Trading: Portfolio Review 02-07-06 (And a simple technique using PE ratios)
July 2, 2006Tonight I am in Hong Kong because next week I start a new day job which will involve some travel between Hong Kong and Singapore. So to keep up with my trades and blogs, I decided to invest in a new laptop (Acer Travelmate 2420 for SD$1098!). Unfortunately, this seems to be missing Adobe Pro so I am unable to upload my spreadsheet this week (if anyone knows how to save a worksheet in png format using Excel only or some freeware please feel free to share it with me). Hopefully by about next week I’ll have a copy so you can see all my trades in more detail. In short, my portfolio is up by .029% as opposed to the -1.18% performance of the KLSE since the inception of my portfolio and I am very slightly overweight in cash and looking to take more profits so tomorrow I’ll be getting rid of my TSH shares.
Simple PE Ratio Technique
In my opinion we are going to hit some difficult times ahead so I am getting sensitive to companies which are posting declining quarterlies. By taking the earnings from the most recent 4 quarters it is possible to calculate a PE ratio with its stock price today. Then, compare this PE ratio with one calculated using last years audited earnings results, and you should have a good general idea of the company’s stock price behaviour in relation to its earnings. So in the case of TSH, although it has posted year-on-year growth consistently and showed increasing turnover year-to-date, its very low 4th qrtr results has dragged down its yearly earnings and brought its PE ratio from 6 (based on audited earnings) to 16(based on most recent quarter results)!

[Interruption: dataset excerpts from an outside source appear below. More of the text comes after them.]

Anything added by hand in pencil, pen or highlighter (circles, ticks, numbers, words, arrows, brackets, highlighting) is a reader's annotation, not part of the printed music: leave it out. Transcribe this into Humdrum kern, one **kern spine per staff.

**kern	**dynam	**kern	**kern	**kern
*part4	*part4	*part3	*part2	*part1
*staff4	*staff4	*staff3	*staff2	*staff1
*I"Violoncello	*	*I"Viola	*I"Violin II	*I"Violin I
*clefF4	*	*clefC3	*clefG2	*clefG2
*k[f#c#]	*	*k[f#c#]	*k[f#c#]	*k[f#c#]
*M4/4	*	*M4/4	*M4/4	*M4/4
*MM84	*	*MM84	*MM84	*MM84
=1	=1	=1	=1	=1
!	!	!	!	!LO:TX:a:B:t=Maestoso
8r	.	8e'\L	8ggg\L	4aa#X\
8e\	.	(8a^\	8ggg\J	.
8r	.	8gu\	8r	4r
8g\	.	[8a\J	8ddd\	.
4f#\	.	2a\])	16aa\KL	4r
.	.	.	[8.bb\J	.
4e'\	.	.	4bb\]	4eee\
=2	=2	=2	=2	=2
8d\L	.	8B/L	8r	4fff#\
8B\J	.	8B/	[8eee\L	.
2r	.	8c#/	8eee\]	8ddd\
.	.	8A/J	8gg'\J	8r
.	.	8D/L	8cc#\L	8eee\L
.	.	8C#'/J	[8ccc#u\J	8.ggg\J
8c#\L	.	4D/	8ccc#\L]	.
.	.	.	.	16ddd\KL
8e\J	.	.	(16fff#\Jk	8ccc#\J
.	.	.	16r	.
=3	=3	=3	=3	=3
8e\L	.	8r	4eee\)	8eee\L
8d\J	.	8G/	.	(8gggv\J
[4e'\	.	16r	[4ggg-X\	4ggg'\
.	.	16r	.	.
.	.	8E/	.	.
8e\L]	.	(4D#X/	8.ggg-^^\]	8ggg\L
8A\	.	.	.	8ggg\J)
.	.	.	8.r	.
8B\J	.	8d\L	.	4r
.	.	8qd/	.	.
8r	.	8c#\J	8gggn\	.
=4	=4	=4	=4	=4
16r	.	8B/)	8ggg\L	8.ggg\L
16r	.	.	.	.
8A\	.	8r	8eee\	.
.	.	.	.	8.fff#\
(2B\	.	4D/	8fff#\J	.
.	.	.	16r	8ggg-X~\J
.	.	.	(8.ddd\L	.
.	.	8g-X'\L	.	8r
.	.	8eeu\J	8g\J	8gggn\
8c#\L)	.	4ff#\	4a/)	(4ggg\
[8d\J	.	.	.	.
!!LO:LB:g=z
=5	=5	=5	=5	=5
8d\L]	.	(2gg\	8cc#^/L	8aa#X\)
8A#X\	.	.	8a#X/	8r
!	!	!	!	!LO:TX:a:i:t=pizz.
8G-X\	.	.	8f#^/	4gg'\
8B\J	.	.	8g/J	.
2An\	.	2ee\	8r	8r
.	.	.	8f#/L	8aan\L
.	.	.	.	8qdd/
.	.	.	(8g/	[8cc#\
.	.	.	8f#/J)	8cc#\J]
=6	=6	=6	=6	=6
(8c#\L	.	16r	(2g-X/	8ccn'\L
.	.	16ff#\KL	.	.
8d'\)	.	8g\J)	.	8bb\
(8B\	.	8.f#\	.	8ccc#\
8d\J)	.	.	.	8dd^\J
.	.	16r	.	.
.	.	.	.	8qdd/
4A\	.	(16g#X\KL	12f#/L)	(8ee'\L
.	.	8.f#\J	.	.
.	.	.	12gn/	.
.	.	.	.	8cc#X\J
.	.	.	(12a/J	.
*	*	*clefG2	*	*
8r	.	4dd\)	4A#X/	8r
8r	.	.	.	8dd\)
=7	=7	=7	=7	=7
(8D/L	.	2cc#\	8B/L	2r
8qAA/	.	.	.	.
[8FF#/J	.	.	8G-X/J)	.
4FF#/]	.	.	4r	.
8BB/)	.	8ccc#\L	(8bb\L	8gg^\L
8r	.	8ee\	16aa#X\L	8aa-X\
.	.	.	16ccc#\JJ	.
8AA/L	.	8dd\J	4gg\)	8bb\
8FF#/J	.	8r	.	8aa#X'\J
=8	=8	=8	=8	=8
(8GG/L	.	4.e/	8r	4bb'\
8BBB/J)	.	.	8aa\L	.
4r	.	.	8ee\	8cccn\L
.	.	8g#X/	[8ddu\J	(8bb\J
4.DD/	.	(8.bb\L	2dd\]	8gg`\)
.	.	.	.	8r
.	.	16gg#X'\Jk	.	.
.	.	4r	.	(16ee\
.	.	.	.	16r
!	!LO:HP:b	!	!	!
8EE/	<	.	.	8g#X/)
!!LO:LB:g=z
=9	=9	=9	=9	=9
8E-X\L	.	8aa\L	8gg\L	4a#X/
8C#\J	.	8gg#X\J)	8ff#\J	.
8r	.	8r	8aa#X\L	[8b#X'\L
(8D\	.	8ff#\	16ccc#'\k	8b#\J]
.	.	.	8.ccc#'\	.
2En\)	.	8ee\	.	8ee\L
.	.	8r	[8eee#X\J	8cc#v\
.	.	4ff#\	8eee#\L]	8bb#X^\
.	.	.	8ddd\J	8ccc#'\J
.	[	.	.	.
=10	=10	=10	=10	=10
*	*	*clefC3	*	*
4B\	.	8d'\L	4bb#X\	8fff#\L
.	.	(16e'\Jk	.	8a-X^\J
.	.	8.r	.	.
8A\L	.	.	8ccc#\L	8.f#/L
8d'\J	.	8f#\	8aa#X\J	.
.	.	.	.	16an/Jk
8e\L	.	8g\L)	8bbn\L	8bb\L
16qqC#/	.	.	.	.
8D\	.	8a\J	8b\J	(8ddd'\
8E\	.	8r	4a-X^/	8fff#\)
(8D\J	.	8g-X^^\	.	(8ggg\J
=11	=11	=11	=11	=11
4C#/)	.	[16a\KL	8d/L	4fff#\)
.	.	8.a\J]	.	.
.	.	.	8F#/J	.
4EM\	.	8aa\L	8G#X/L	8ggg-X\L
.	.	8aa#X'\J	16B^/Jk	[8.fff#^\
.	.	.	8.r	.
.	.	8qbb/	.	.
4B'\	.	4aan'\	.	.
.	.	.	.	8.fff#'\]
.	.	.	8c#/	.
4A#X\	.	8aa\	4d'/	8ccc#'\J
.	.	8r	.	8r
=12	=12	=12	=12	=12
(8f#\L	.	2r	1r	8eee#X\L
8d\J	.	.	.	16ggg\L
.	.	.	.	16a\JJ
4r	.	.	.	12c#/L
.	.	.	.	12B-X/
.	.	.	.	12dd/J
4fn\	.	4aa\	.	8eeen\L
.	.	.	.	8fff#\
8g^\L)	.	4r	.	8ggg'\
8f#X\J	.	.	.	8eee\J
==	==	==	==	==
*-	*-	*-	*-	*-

So to me even though it seems to be well supported at these levels, it already seems expensive and I am happy to offload it in our current environment.
Tenaga
PS I am also thinking of getting rid of Tenaga, which is fundamentally a bad company buoyed by short term positive factors, but it is also one of the better performers in my portfolio (it is one of my “technically supported” trades) which has helped protect it during the recent downfall. But I am now toying with the idea of switching to cash and using my profits from that trade to maintain exposure by purchasing warrants (as suggested by investssmart here – I have to give him credit for coming up with this idea before me).
That’s all folks! See you all in the week.